Census improvement earns Voss a White House ‘Hammer’
Taking inventory of 275 million people may never come easy, but a UW–Madison rural sociologist is being honored for helping make it more efficient.
Paul Voss, a professor of rural sociology, is part of a U.S. Census Bureau team that received a “Hammer Award” June 23 from the National Partnership for Reinventing Government. The award is Vice President Al Gore’s effort to recognize federal employees and collaborators who are making government run better and cost less.
The award went to the team of more than 30 people who created the American Community Survey (ACS), a new census program that will complement the once-a-decade canvassing of the American populace. ACS grew out of widespread concern that the current system is cumbersome and outdated.
ACS, which is already being piloted in 37 U.S. counties, takes an ongoing monthly sample of a much smaller group of people. Over the course of a year, ACS collects enough aggregate data to give people useful demographic information about their communities.
The point is to sample a much smaller percentage of a community, but ask very detailed information and do so more frequently.
ACS proponents believe it will solve problems with census data becoming too old too fast, leaving the federal government and communities to make decisions based on seven, eight and even nine-year-old data.
“We needed a radical remake of how the census performs,” Voss says.
“This is an imaginative way of approaching the need for current data, and relieving some of the burden on people responding.”
The census is crucial number-crunching, Voss says. At stake is the approximately $160 billion to $180 billion in federal funding that flows to state, county, city and school programs. Census information is a key measure of federal programs that serve the elderly, school-age children in poverty, and others.
“This is a necessity to understand who we are as a people,” he says.
Voss, a census specialist for UW Extension, began his involvement with the ACS effort as one of its harshest critics. He was concerned the approach would help cities but leave towns and sparsely populated areas behind. Changes were made to address those concerns, he says.

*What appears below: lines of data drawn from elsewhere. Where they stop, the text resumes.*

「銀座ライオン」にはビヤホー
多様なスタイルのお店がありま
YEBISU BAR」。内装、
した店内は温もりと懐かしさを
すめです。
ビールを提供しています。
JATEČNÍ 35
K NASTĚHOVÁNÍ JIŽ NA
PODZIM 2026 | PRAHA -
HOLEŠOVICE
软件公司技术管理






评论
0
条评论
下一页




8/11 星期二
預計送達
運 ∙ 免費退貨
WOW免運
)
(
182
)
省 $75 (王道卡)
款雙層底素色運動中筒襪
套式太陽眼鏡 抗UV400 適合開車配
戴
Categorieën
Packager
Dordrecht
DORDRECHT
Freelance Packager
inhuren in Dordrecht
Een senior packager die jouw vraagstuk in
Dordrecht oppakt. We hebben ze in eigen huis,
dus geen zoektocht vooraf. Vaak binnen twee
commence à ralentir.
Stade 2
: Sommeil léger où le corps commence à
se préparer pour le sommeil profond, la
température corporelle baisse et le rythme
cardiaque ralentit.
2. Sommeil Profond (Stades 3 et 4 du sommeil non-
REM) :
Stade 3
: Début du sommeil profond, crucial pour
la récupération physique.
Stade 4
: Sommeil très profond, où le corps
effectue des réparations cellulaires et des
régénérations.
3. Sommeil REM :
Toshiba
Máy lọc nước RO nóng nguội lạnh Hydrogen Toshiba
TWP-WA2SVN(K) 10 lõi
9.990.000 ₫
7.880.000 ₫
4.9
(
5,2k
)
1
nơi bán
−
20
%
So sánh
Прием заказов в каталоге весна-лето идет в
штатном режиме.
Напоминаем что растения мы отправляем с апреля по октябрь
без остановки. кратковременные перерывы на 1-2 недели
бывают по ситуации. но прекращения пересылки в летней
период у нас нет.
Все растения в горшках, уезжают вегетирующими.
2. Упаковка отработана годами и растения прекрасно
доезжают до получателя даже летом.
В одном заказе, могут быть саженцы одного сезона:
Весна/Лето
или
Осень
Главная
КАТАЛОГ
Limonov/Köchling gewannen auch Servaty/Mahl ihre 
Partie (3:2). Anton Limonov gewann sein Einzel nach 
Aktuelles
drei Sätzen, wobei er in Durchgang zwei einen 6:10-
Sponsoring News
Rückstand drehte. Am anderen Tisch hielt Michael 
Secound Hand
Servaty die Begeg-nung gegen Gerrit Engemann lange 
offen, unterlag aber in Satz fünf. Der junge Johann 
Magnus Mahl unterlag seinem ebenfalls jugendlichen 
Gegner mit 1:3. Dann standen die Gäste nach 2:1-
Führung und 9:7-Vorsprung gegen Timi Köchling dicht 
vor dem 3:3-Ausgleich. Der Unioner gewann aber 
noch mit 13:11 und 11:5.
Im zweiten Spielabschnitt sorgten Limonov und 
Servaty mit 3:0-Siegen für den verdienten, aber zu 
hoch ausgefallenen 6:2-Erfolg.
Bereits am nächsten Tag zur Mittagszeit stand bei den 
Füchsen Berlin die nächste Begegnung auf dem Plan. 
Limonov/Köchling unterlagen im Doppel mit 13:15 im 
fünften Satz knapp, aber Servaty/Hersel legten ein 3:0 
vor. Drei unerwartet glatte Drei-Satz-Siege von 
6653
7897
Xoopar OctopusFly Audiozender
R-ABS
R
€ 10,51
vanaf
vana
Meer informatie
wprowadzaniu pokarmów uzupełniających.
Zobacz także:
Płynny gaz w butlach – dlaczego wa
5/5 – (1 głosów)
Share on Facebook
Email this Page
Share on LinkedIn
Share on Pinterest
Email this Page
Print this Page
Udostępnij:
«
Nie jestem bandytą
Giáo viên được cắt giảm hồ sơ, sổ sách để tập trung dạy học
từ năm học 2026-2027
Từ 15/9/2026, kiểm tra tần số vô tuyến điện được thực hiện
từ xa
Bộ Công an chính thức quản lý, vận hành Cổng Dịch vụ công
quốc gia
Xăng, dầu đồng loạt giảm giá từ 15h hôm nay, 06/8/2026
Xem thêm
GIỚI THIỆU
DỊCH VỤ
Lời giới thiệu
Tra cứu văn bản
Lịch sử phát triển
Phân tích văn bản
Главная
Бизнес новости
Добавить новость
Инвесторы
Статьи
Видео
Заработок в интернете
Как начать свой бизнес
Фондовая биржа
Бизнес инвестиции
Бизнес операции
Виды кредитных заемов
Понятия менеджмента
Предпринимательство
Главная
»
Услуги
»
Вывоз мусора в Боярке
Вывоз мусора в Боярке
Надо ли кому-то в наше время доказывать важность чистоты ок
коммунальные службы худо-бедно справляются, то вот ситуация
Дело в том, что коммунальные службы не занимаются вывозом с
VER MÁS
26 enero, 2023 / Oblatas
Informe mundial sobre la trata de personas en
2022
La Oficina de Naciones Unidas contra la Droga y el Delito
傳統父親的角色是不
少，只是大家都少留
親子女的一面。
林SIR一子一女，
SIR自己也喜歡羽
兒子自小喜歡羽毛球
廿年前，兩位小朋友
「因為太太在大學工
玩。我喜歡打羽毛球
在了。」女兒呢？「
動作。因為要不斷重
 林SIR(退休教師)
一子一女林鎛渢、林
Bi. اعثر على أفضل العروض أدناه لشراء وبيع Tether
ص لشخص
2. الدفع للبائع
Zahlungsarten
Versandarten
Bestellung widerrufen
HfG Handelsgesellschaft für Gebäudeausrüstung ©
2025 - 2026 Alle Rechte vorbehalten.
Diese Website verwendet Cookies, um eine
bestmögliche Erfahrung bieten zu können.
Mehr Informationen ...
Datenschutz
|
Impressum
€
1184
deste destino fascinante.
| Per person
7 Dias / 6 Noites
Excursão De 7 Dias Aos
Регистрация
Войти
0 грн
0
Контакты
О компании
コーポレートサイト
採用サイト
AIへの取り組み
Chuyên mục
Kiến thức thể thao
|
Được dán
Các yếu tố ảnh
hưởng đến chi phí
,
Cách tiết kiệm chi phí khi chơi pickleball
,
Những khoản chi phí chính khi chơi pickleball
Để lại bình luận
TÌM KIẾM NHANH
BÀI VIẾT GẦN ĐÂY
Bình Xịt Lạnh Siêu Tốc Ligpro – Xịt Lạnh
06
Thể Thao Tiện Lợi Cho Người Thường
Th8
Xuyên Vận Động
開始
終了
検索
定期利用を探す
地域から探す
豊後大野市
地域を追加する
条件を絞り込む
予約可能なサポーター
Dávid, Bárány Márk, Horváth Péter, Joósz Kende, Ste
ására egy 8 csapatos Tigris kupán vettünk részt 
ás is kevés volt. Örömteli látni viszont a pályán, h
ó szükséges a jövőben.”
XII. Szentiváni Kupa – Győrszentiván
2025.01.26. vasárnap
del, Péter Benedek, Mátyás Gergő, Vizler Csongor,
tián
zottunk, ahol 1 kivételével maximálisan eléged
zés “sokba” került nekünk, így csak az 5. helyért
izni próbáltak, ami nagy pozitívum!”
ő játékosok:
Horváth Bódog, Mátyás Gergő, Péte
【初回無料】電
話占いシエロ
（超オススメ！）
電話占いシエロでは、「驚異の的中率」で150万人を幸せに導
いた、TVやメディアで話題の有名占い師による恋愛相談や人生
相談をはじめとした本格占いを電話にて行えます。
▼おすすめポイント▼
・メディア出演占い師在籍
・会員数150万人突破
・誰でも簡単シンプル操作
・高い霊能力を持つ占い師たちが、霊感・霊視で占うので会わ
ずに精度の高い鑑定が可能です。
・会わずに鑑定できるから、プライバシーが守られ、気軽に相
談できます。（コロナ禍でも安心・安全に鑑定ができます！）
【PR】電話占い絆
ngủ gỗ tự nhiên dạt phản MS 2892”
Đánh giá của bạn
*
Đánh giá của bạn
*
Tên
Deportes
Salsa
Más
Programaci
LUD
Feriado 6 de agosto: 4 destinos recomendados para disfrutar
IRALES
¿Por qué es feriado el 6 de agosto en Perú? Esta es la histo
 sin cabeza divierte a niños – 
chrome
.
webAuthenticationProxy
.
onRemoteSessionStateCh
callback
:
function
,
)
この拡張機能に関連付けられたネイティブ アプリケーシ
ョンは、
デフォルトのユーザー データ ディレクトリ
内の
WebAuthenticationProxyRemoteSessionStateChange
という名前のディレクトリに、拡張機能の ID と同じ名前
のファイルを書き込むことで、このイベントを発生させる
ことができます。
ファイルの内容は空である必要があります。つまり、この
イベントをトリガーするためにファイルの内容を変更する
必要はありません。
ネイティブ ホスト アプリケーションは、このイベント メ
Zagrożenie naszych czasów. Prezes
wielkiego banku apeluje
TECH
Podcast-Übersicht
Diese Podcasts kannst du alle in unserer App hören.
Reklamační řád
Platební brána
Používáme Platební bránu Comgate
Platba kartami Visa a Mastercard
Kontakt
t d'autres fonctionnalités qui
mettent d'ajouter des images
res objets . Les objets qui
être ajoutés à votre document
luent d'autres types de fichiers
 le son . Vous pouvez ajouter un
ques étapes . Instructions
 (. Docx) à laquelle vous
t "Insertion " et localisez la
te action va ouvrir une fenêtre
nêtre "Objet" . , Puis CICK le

So far, the ACS pilot sites have shown remarkable results. While the 1990 census had only a 65 percent response rate, ACS has so far received responses from 98 percent of citizens.
Two northern Wisconsin counties – Vilas and Oneida – are part of the ACS pilot. Voss says they were chosen because of their unique population base, which is very different in the summer and winter due to seasonal tourism. Other counties in the deep South and those with large migrant worker populations were chosen for similar reasons.
Voss has been working with the U.S. Census Bureau for years. He is on the Commerce Secretary’s Advisory Committee for the 2000 Census and the Census Advisory Committee of Professional Associations.
The 2000 Census cranks up next March. By the time enumerators hit the streets, the Census Bureau will be the largest employer in America with more than 300,000 temporary workers. The bureau plans to have ACS replace the long-form portion of the census by 2010.